- **TASK BRIEF**
From the beginning of the entries through the line containing "export const myFeature", inclusive, reproduce each line with "myFeature" replaced by "revolvedPart" and everything else unchanged.

- **RECORDED DATA**
** start **

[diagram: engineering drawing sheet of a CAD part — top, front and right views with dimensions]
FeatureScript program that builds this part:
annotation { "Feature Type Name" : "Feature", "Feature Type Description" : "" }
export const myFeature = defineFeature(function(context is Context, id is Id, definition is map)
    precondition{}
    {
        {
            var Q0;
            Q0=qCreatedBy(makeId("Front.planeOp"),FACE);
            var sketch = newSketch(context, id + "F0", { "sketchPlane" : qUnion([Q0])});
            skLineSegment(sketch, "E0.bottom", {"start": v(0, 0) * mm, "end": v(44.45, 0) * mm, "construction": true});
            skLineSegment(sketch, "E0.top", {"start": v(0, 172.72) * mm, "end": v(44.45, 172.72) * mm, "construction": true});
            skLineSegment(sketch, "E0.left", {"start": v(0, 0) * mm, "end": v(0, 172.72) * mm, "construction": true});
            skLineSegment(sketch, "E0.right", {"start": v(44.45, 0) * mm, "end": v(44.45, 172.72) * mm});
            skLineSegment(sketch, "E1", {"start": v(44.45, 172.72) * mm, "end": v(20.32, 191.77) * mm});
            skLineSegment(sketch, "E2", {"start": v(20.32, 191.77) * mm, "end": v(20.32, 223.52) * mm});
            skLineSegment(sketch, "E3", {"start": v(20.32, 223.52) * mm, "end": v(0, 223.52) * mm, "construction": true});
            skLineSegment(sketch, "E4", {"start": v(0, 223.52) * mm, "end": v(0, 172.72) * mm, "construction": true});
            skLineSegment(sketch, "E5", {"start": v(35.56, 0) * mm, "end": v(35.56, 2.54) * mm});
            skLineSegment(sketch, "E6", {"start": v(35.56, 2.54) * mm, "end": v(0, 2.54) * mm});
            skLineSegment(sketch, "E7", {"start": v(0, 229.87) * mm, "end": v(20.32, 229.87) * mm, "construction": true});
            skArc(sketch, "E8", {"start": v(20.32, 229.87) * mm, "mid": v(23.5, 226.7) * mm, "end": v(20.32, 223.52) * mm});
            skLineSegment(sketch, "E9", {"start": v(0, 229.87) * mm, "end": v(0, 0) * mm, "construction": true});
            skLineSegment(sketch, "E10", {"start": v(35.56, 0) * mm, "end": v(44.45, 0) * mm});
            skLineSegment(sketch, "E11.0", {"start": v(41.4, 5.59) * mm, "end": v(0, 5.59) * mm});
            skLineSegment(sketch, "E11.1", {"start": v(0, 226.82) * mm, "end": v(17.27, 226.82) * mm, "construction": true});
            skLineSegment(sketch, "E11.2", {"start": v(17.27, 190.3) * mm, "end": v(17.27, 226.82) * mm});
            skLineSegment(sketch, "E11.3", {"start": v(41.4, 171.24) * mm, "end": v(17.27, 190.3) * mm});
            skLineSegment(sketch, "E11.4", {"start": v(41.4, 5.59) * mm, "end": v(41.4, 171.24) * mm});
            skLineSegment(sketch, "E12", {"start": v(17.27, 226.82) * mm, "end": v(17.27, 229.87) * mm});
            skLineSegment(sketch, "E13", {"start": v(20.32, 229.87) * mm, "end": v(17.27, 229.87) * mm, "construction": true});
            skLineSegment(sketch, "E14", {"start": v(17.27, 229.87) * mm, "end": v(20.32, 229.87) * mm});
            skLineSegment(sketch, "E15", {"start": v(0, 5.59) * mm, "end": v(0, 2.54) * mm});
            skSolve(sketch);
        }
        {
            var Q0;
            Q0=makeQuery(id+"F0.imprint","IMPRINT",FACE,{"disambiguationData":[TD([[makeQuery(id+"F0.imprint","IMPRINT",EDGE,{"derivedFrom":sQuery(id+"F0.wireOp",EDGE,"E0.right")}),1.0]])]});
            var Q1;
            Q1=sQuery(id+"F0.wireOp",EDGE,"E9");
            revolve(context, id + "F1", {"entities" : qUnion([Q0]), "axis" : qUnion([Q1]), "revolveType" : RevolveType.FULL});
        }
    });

** end **

- **EXPECTED OUTPUT**
[diagram: engineering drawing sheet of a CAD part — top, front and right views with dimensions]
FeatureScript program that builds this part:
annotation { "Feature Type Name" : "Feature", "Feature Type Description" : "" }
export const revolvedPart = defineFeature(function(context is Context, id is Id, definition is map)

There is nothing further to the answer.